Over 80 years of tradition is set to be swept away with the decision by Strathclyde University to break up its Jordanhill education faculty and merge it with other disciplines.
A Pounds 50 million purpose-built building was planned for the department in 2006, but this scheme has been scrapped. Instead, teacher training will be scattered throughout two or more existing university buildings after it is combined with the faculty of law, arts and social sciences.
Although Jill Bourne, dean of the education faculty, has given the proposals her support, the prospect of Jordanhill effectively disappearing is said to have caused unrest among staff, who are now concerned at the potential threat to initial teacher education.
The university's U-turn is thought to have resulted in part for the need for cost-cutting, putting the jobs of 150 staff on the line, and partly from the difficulty of selling Jordanhill's 40-acre site during a recession, despite its location in Glasgow's West End.

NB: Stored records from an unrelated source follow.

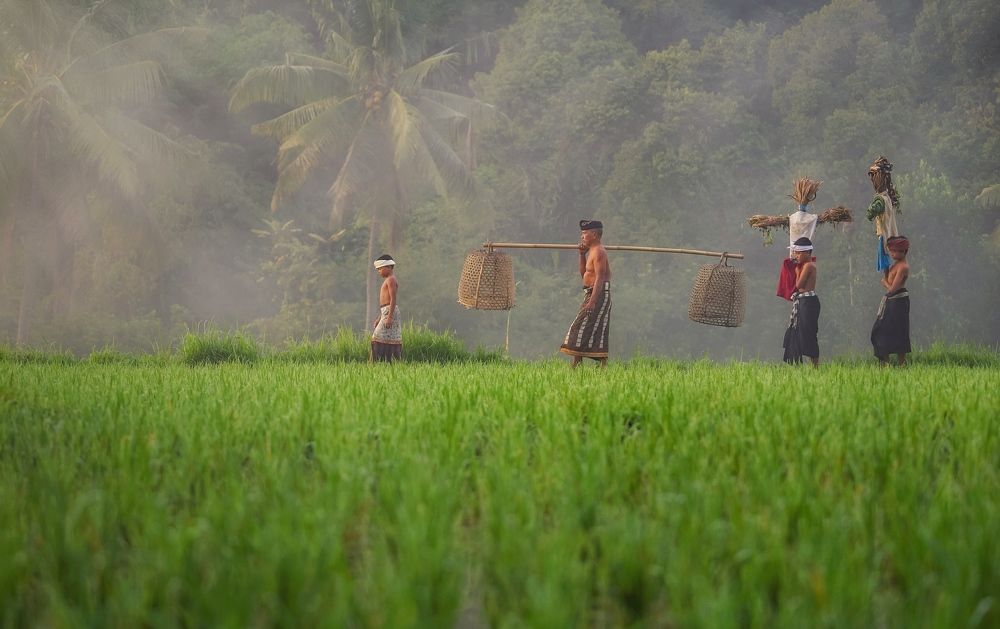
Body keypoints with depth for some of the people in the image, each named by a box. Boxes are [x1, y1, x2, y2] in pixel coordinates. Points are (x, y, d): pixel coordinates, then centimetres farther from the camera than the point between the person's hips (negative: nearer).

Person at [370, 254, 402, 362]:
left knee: (380, 338, -15)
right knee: (392, 341, 6)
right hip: (386, 312, 10)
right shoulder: (388, 280, 21)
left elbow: (393, 299, -19)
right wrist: (379, 319, 26)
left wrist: (389, 317, -25)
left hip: (390, 312, -10)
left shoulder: (391, 280, -10)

These developments have been reinforced by the arrival of a new principal, Professor Jim McDonald, whose background is in engineering and who has made no secret of his aim to turn Strathclyde into a "Scottish MIT".
At its May 8 meeting, the university's ruling body endorsed this vision, which Professor McDonald said "explicitly and strategically integrates science, engineering and technology with business, humanities, arts and social sciences".
The merged departments, including education, will develop a "vibrant, sustainable, efficient and effective" portfolio, he pledged. nm.